── EXCERPT PROVIDED

# Another New Resource - Interactive Maps!



## theTurtleRoom (Jul 29, 2014)

Another new resource from the team at theTurtleRoom. Make sure you check out these interactive maps showing native species!

http://theturtleroom.com/education/native-species-maps/

With the introduction of this resource, we also want to announce the addition of Kévin Labille to our staff in the position of Educational Resource Developer. He and Steve worked together to bring you this neat new resource.


----------



## Yvonne G (Jul 29, 2014)

I love it! Those darned RES are everywhere!!!


----------



## theTurtleRoom (Jul 29, 2014)

Thanks, Yvonne! Been a fun project to work on!

- Steve


----------



## naturalman91 (Jul 29, 2014)

i seen this on your facebook page and was checking it out. awesome!


----------



## Anthony P (Aug 6, 2014)

Thanks everyone! 

Kudos to Steve and Kevin for creating this remarkable resource! They really outdid themselves with this..


----------



## tortadise (Aug 6, 2014)

Looks good so far guys. However Kinixys zombensis is misspelled. Same with zombensis Domergyuei in Malagasy.Also any idea on adding the sub species of homopus in South Africa? I noticed the sub species of psammobates were listed. I'd suggest maybe a sub bar.

Like this.

Homopus
Have it drop down and list each homopus
Then when you scroll over homopus (example) signatus is will show like signatus signatus or homopus signatus cafer etc...


Kinda hard to type out. But very awesome. I've had this idea for many years just never did it. Glad to see a great idea out into play. Awesome work guys.


----------



## Anthony P (Aug 8, 2014)

Thanks Kelly! I'm going to make sure Steve sees this and makes the corrections/revisions you've mentioned.


----------

────
── COLLECTED MATERIAL

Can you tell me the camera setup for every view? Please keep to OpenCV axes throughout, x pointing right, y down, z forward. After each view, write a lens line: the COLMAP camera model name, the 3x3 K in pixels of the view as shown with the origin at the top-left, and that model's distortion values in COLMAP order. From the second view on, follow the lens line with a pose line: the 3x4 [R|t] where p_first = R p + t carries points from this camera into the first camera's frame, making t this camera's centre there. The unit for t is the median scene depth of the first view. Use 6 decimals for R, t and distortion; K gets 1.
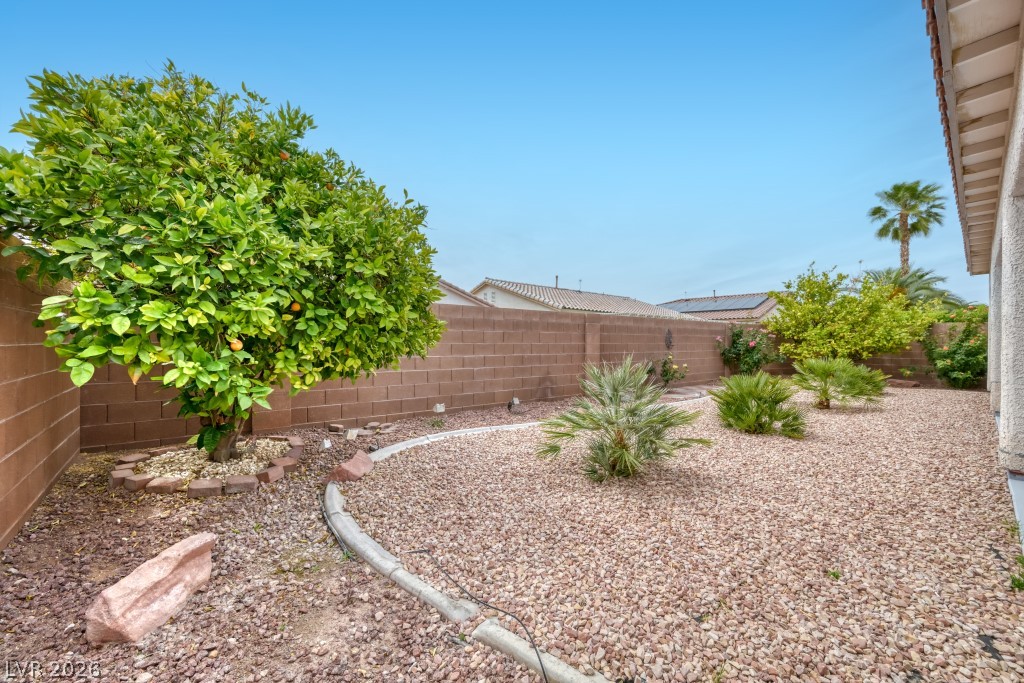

────

**WHAT THE TASK ASKS:** Copy the stretch of the forum thread about the interactive maps from "Thanks everyone!" through "maybe a sub bar.", replacing "remarkable" with "impressive". The listing has no connection to the forum thread about the interactive maps.

**OUTPUT FOR THIS TASK:**
Thanks everyone! 

Kudos to Steve and Kevin for creating this impressive resource! They really outdid themselves with this..


----------



## tortadise (Aug 6, 2014)

Looks good so far guys. However Kinixys zombensis is misspelled. Same with zombensis Domergyuei in Malagasy.Also any idea on adding the sub species of homopus in South Africa? I noticed the sub species of psammobates were listed. I'd suggest maybe a sub bar.